问题 a ->
找出下方记录中所有含有字符串"Название"的行,逐行照抄。注意区分大小写。

页面摘录 ->

C词法分析器的Python简单实现

在学习编译原理的课程设计中,需要设计一个词法分许程序。于是尝试用Python来简单实现C语言词法分析器。其中其实并没有什么具体需要克服的难处,只要将部分的词法分析DFA设计好,实现起来思路便更清晰。

 

1、前言

C语言中我们需要提取出关键字,标识符,分隔符,运算符,不同数据类型的常量。其中标识符、标识符及分隔符的提取更简单,而运算符因为各运算符组合具有不同意义需详细分解,例如:>>、>=、>>=,常量更是最让人头疼的,例如:整型 八进制 00123u 十六进制 0x23fflu 、浮点型 123.434f 指数型 0123e-002。

词法分析器还需要能显示出行数、检测出出错位置,并跳过错误继续分析。另外我们还需要对单行注释、多行注释进行跳过,以及跳过暂时不能处理的宏定义、预编译。

2、部分有穷状态自动机实现

2.1、关键字及标识符

if prog[flag].isalpha() or prog[flag]==r'_':#_字母开头 标识符和关键字
            tmp=flag
            while prog[flag].isalnum() or prog[flag]==r'_':flag+=1
            #走到符合条件的最右边
            fragment=str(reduce(lambda x,y:x+y,prog[tmp:flag]))
            if fragment in keyword:#判断为关键字,keyword为关键字list
                print("< "+fragment+",- >",end=' ')
            else:#判断为标识符
                print("< IDENTIFY,"+fragment+" >",end=' ')

2.2、数字(最复杂的一个)

#prog 待分析串 flag标记当前位置 line当前行 befspace上一个换行位置
#skip(prog,flag) 出错后跳过无效字符

elif prog[flag].isdigit():#判断数字常量
    if prog[flag] == '0':#当开始字符为0
        if prog[flag+1].lower()=='x':#0x开头为十六进制
            flag+=2
            tmp=flag
            while prog[flag].isdigit() or \
                    (prog[flag].lower()>='a' and prog[flag].lower()<='f'): #判断十六进制
                flag+=1
            numch=str(reduce(lambda x,y:x+y,prog[tmp:flag]))#拼接十六进制数字
            num = str(int(numch, 16))#拼接为十进制数字
            if prog[flag].lower()=='u' :#判断是否有符号、长整,当前flag指向十六进制后一位
                if prog[flag+1].lower()=='l':#0x23ul
                    if prog[flag + 2].isalnum():#0x23uls报错,并跳过
                        print("<ERROR,INT_UN_LONG_DEFINE,LINE "+str(line)+" "+str(flag-befspace)+" >", end=' ')
                        flag += 3
                        flag = skip(prog, flag)

问题 b ->
判断以下陈述是否与上面关于C词法分析器的页面摘录相符,逐条回答"是"或"否",并原样引用摘录中起决定作用的字句:(i) 常量被认为是最让人头疼的部分;(ii) 以0x开头的数字被判断为八进制;(iii) 词法分析器需要跳过单行注释和多行注释。

数据 ->
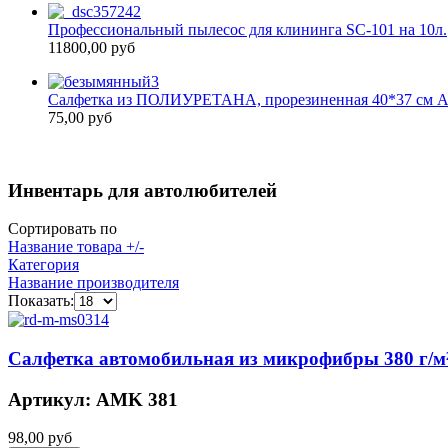
Профессиональный пылесос для клининга SC-101 на 10л.
11800,00 руб
Салфетка из ПОЛИУРЕТАНА, прорезиненная 40*37 см
75,00 руб
Инвентарь для автолюбителей
Сортировать по
Название товара +/-
Категория
Название производителя
Показать:
Салфетка автомобильная из микрофибры 380 г/м²
Артикул: АMK 381
98,00 руб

任务结果 a ->
Название товара +/-
Название производителя

任务结果 b ->
(i) 是:"常量更是最让人头疼的"
(ii) 否:"0x开头为十六进制"
(iii) 是:"我们还需要对单行注释、多行注释进行跳过"